### JOB ITEM
Once you have read the entries below, repeat all of them exactly.

### EXCERPTED RECORDS
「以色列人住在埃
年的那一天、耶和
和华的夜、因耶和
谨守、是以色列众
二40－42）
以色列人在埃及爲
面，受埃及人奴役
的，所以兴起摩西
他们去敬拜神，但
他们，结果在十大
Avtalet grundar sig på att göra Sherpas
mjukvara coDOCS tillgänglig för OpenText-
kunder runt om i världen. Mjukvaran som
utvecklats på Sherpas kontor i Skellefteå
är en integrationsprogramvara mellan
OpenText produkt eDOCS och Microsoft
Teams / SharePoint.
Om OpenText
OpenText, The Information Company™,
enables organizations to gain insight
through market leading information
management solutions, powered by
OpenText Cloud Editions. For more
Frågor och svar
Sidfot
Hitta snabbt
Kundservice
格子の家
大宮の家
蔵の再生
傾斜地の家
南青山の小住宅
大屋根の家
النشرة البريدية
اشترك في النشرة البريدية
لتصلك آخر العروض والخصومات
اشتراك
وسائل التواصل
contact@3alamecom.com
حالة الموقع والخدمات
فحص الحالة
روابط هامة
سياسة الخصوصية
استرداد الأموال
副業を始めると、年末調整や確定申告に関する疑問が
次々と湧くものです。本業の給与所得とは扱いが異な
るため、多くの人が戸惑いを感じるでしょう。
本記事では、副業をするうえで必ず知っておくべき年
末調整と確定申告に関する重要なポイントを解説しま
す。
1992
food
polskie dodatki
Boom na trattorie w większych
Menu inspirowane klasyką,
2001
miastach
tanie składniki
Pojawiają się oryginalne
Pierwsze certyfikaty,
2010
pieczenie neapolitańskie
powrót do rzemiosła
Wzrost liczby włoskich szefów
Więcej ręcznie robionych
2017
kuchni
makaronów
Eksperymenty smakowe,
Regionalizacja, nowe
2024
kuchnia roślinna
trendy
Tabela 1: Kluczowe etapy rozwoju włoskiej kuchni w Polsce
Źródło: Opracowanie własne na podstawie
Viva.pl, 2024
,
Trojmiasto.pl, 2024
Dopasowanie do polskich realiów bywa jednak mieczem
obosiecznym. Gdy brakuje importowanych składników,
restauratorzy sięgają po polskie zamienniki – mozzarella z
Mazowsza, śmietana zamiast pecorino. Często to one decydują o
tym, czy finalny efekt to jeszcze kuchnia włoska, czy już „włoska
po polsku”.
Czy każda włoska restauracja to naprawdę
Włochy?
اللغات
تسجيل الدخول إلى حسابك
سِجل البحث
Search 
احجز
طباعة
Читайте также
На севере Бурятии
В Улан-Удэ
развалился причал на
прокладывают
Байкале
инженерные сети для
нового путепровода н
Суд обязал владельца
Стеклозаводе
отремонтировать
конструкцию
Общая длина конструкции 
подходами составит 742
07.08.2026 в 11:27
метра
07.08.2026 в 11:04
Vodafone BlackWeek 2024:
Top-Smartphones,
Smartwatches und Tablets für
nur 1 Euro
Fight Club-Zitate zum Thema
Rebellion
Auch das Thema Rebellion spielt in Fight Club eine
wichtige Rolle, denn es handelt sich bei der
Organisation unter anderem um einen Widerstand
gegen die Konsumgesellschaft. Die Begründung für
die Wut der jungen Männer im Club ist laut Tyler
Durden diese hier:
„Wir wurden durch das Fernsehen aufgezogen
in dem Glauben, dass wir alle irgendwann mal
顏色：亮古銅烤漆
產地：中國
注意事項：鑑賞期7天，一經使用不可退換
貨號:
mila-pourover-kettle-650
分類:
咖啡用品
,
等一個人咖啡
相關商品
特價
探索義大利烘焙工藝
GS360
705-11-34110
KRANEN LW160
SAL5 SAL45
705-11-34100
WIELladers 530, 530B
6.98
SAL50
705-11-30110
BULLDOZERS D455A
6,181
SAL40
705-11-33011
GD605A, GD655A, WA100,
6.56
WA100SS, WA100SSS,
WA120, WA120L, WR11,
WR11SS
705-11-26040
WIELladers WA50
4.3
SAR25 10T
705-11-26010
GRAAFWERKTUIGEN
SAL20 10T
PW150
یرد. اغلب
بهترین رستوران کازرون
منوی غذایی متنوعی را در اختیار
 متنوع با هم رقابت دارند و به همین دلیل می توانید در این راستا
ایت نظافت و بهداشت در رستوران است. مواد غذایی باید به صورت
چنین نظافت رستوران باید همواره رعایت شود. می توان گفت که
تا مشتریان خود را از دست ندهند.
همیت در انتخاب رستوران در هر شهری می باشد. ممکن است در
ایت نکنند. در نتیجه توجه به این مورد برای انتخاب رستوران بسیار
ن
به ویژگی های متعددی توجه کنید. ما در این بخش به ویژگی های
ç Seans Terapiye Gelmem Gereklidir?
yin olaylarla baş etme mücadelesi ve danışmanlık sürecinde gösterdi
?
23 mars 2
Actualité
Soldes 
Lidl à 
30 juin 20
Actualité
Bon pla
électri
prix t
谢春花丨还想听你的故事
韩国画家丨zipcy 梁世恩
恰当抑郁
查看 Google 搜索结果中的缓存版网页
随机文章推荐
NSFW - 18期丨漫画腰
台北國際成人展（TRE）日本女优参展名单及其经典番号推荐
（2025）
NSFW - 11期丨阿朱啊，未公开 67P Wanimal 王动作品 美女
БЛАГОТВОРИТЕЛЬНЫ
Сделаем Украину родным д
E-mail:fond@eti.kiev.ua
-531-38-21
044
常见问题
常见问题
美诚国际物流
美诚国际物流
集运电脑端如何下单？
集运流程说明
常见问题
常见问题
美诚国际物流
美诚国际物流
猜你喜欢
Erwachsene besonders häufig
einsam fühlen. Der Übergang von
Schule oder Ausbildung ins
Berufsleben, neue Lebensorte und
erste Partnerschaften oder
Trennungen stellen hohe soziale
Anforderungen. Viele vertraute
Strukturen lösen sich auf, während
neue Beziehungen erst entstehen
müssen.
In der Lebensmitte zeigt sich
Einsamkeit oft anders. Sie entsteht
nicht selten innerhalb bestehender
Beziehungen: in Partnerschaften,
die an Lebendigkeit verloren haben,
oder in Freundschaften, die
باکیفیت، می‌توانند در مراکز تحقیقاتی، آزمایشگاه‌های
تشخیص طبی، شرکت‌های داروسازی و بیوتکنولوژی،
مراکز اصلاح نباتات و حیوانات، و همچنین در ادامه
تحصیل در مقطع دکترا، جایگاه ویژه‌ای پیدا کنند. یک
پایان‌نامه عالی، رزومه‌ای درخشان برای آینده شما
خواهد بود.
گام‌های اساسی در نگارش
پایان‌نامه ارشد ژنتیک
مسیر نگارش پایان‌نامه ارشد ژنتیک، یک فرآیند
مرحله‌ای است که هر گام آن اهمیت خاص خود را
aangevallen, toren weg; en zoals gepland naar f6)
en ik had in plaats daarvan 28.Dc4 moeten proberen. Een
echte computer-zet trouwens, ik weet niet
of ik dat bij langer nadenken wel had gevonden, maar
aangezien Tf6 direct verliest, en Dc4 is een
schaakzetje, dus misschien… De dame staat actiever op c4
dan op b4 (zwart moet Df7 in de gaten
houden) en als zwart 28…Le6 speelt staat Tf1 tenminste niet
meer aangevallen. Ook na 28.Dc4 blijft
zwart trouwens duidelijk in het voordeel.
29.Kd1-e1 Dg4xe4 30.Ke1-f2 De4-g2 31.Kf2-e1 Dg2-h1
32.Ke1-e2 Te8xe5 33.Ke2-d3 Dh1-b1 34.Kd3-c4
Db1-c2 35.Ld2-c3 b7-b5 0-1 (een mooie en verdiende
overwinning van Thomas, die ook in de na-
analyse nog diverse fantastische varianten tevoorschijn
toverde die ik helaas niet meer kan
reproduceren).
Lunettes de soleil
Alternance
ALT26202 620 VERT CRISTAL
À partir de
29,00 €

### RESULT FOR THIS TASK
「以色列人住在埃
年的那一天、耶和
和华的夜、因耶和
谨守、是以色列众
二40－42）
以色列人在埃及爲
面，受埃及人奴役
的，所以兴起摩西
他们去敬拜神，但
他们，结果在十大
Avtalet grundar sig på att göra Sherpas
mjukvara coDOCS tillgänglig för OpenText-
kunder runt om i världen. Mjukvaran som
utvecklats på Sherpas kontor i Skellefteå
är en integrationsprogramvara mellan
OpenText produkt eDOCS och Microsoft
Teams / SharePoint.
Om OpenText
OpenText, The Information Company™,
enables organizations to gain insight
through market leading information
management solutions, powered by
OpenText Cloud Editions. For more
Frågor och svar
Sidfot
Hitta snabbt
Kundservice
格子の家
大宮の家
蔵の再生
傾斜地の家
南青山の小住宅
大屋根の家
النشرة البريدية
اشترك في النشرة البريدية
لتصلك آخر العروض والخصومات
اشتراك
وسائل التواصل
contact@3alamecom.com
حالة الموقع والخدمات
فحص الحالة
روابط هامة
سياسة الخصوصية
استرداد الأموال
副業を始めると、年末調整や確定申告に関する疑問が
次々と湧くものです。本業の給与所得とは扱いが異な
るため、多くの人が戸惑いを感じるでしょう。
本記事では、副業をするうえで必ず知っておくべき年
末調整と確定申告に関する重要なポイントを解説しま
す。
1992
food
polskie dodatki
Boom na trattorie w większych
Menu inspirowane klasyką,
2001
miastach
tanie składniki
Pojawiają się oryginalne
Pierwsze certyfikaty,
2010
pieczenie neapolitańskie
powrót do rzemiosła
Wzrost liczby włoskich szefów
Więcej ręcznie robionych
2017
kuchni
makaronów
Eksperymenty smakowe,
Regionalizacja, nowe
2024
kuchnia roślinna
trendy
Tabela 1: Kluczowe etapy rozwoju włoskiej kuchni w Polsce
Źródło: Opracowanie własne na podstawie
Viva.pl, 2024
,
Trojmiasto.pl, 2024
Dopasowanie do polskich realiów bywa jednak mieczem
obosiecznym. Gdy brakuje importowanych składników,
restauratorzy sięgają po polskie zamienniki – mozzarella z
Mazowsza, śmietana zamiast pecorino. Często to one decydują o
tym, czy finalny efekt to jeszcze kuchnia włoska, czy już „włoska
po polsku”.
Czy każda włoska restauracja to naprawdę
Włochy?
اللغات
تسجيل الدخول إلى حسابك
سِجل البحث
Search 
احجز
طباعة
Читайте также
На севере Бурятии
В Улан-Удэ
развалился причал на
прокладывают
Байкале
инженерные сети для
нового путепровода н
Суд обязал владельца
Стеклозаводе
отремонтировать
конструкцию
Общая длина конструкции 
подходами составит 742
07.08.2026 в 11:27
метра
07.08.2026 в 11:04
Vodafone BlackWeek 2024:
Top-Smartphones,
Smartwatches und Tablets für
nur 1 Euro
Fight Club-Zitate zum Thema
Rebellion
Auch das Thema Rebellion spielt in Fight Club eine
wichtige Rolle, denn es handelt sich bei der
Organisation unter anderem um einen Widerstand
gegen die Konsumgesellschaft. Die Begründung für
die Wut der jungen Männer im Club ist laut Tyler
Durden diese hier:
„Wir wurden durch das Fernsehen aufgezogen
in dem Glauben, dass wir alle irgendwann mal
顏色：亮古銅烤漆
產地：中國
注意事項：鑑賞期7天，一經使用不可退換
貨號:
mila-pourover-kettle-650
分類:
咖啡用品
,
等一個人咖啡
相關商品
特價
探索義大利烘焙工藝
GS360
705-11-34110
KRANEN LW160
SAL5 SAL45
705-11-34100
WIELladers 530, 530B
6.98
SAL50
705-11-30110
BULLDOZERS D455A
6,181
SAL40
705-11-33011
GD605A, GD655A, WA100,
6.56
WA100SS, WA100SSS,
WA120, WA120L, WR11,
WR11SS
705-11-26040
WIELladers WA50
4.3
SAR25 10T
705-11-26010
GRAAFWERKTUIGEN
SAL20 10T
PW150
یرد. اغلب
بهترین رستوران کازرون
منوی غذایی متنوعی را در اختیار
 متنوع با هم رقابت دارند و به همین دلیل می توانید در این راستا
ایت نظافت و بهداشت در رستوران است. مواد غذایی باید به صورت
چنین نظافت رستوران باید همواره رعایت شود. می توان گفت که
تا مشتریان خود را از دست ندهند.
همیت در انتخاب رستوران در هر شهری می باشد. ممکن است در
ایت نکنند. در نتیجه توجه به این مورد برای انتخاب رستوران بسیار
ن
به ویژگی های متعددی توجه کنید. ما در این بخش به ویژگی های
ç Seans Terapiye Gelmem Gereklidir?
yin olaylarla baş etme mücadelesi ve danışmanlık sürecinde gösterdi
?
23 mars 2
Actualité
Soldes 
Lidl à 
30 juin 20
Actualité
Bon pla
électri
prix t
谢春花丨还想听你的故事
韩国画家丨zipcy 梁世恩
恰当抑郁
查看 Google 搜索结果中的缓存版网页
随机文章推荐
NSFW - 18期丨漫画腰
台北國際成人展（TRE）日本女优参展名单及其经典番号推荐
（2025）
NSFW - 11期丨阿朱啊，未公开 67P Wanimal 王动作品 美女
БЛАГОТВОРИТЕЛЬНЫ
Сделаем Украину родным д
E-mail:fond@eti.kiev.ua
-531-38-21
044
常见问题
常见问题
美诚国际物流
美诚国际物流
集运电脑端如何下单？
集运流程说明
常见问题
常见问题
美诚国际物流
美诚国际物流
猜你喜欢
Erwachsene besonders häufig
einsam fühlen. Der Übergang von
Schule oder Ausbildung ins
Berufsleben, neue Lebensorte und
erste Partnerschaften oder
Trennungen stellen hohe soziale
Anforderungen. Viele vertraute
Strukturen lösen sich auf, während
neue Beziehungen erst entstehen
müssen.
In der Lebensmitte zeigt sich
Einsamkeit oft anders. Sie entsteht
nicht selten innerhalb bestehender
Beziehungen: in Partnerschaften,
die an Lebendigkeit verloren haben,
oder in Freundschaften, die
باکیفیت، می‌توانند در مراکز تحقیقاتی، آزمایشگاه‌های
تشخیص طبی، شرکت‌های داروسازی و بیوتکنولوژی،
مراکز اصلاح نباتات و حیوانات، و همچنین در ادامه
تحصیل در مقطع دکترا، جایگاه ویژه‌ای پیدا کنند. یک
پایان‌نامه عالی، رزومه‌ای درخشان برای آینده شما
خواهد بود.
گام‌های اساسی در نگارش
پایان‌نامه ارشد ژنتیک
مسیر نگارش پایان‌نامه ارشد ژنتیک، یک فرآیند
مرحله‌ای است که هر گام آن اهمیت خاص خود را
aangevallen, toren weg; en zoals gepland naar f6)
en ik had in plaats daarvan 28.Dc4 moeten proberen. Een
echte computer-zet trouwens, ik weet niet
of ik dat bij langer nadenken wel had gevonden, maar
aangezien Tf6 direct verliest, en Dc4 is een
schaakzetje, dus misschien… De dame staat actiever op c4
dan op b4 (zwart moet Df7 in de gaten
houden) en als zwart 28…Le6 speelt staat Tf1 tenminste niet
meer aangevallen. Ook na 28.Dc4 blijft
zwart trouwens duidelijk in het voordeel.
29.Kd1-e1 Dg4xe4 30.Ke1-f2 De4-g2 31.Kf2-e1 Dg2-h1
32.Ke1-e2 Te8xe5 33.Ke2-d3 Dh1-b1 34.Kd3-c4
Db1-c2 35.Ld2-c3 b7-b5 0-1 (een mooie en verdiende
overwinning van Thomas, die ook in de na-
analyse nog diverse fantastische varianten tevoorschijn
toverde die ik helaas niet meer kan
reproduceren).
Lunettes de soleil
Alternance
ALT26202 620 VERT CRISTAL
À partir de
29,00 €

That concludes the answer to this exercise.